Investors are their own worst enemy

Jason Zweig had a excellent article in the Wall Street Journal about how investors get worse returns by chasing hot performance right before it disappears.

Essentially, investors get much worse returns than the funds they invest in.  The reason: they sell what hasn't been doing well and buy what has been doing well.  If they held the same fund over time, they'd get the same returns as the fund, but they buy and sell at the wrong time and get worse returns.

It's not just individual investors who are prone to this--professionals investors do it, too.  The problem is that investors are paying professionals to do the same thing they would do, but then they end up even farther behind because they've also paid a professional fee.

Investing is simple, but not easy.  To get good returns, you need to choose the right principles, and then follow them through thick and thin.  That's hard to do for most investors, especially because they pick professionals they like instead of the ones who are competent.

So was it ever.

Nothing in this blog should be considered investment, financial, tax, or legal advice. The opinions, estimates and projections contained herein are subject to change without notice.

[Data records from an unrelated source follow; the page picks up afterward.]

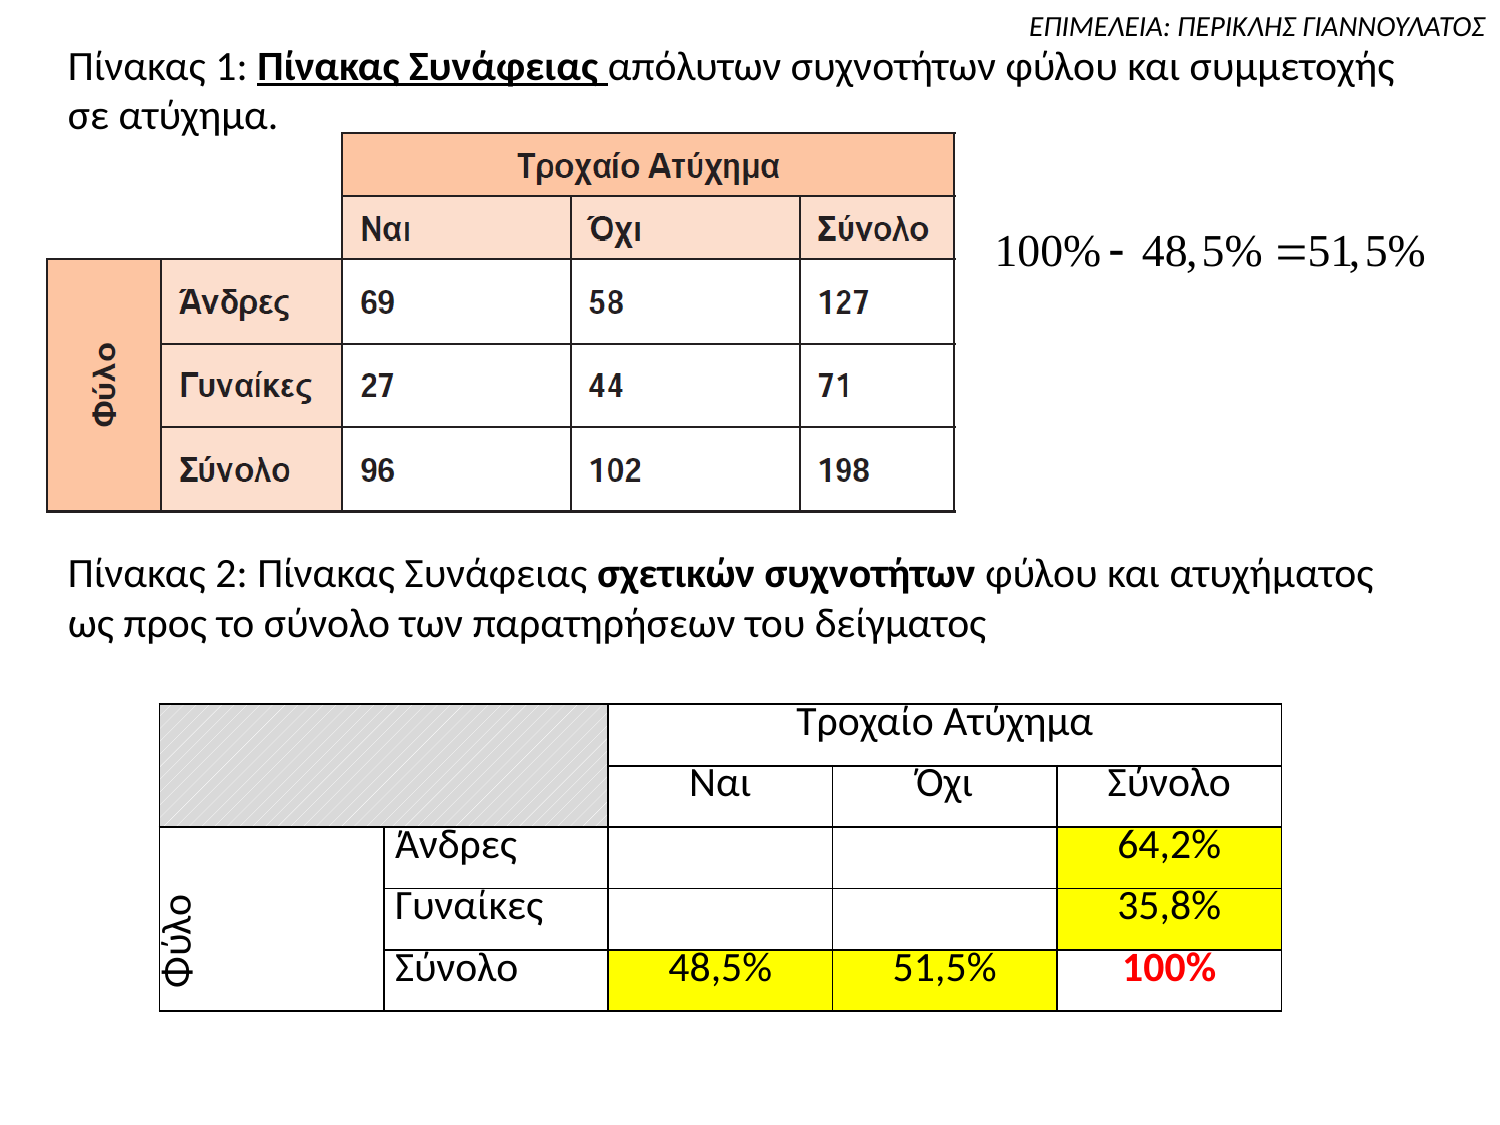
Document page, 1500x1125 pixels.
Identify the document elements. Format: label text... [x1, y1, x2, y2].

table_header [160, 705, 607, 826]
table_cell 100% [1058, 951, 1281, 1010]
table_header Τροχαίο Ατύχημα [609, 705, 1281, 765]
table_cell Όχι [833, 767, 1056, 826]
table_cell Φύλο [160, 828, 383, 1010]
table_cell [609, 828, 832, 888]
picture [0, 101, 1017, 540]
table_cell [609, 889, 832, 949]
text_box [992, 224, 1436, 286]
table_cell Σύνολο [1058, 767, 1281, 826]
text_box Πίνακας 2: Πίνακας Συνάφειας σχετικών συχνοτήτων φύλου και ατυχήματος ως προς το σύνολο των παρατηρήσεων του δείγματος [53, 538, 1424, 654]
table_cell Σύνολο [385, 951, 607, 1010]
table_cell 64,2% [1058, 828, 1281, 888]
table_cell Γυναίκες [385, 889, 607, 949]
table_cell 48,5% [609, 951, 832, 1010]
table_cell [833, 828, 1056, 888]
table_cell 35,8% [1058, 889, 1281, 949]
table_cell 51,5% [833, 951, 1056, 1010]
table_cell [833, 889, 1056, 949]
text_box Πίνακας 1: Πίνακας Συνάφειας απόλυτων συχνοτήτων φύλου και συμμετοχής σε ατύχημα. [53, 30, 1447, 146]
table_cell Άνδρες [385, 828, 607, 888]
table_cell Ναι [609, 767, 832, 826]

Information throughout this blog has been obtained from sources believed to be accurate and reliable, but such accuracy cannot be guaranteed.

2 comments:

Alex Rodgers said...

I have been working with the http://www.mutualfundstore.com and it seems that they have some very good financial advice to give. Your advice has me wondering if I should have another Advisor on the side. Not that the MutualFundStore isn’t good, but having more than one advisor can’t be all that bad either. Should I do this?

Michael Rivers said...

The Mutual Fund Store isn't too bad because the aren't paid commissions for their advice. I suppose it depends on the quality of the advice you received and the qualifications of the advice giver.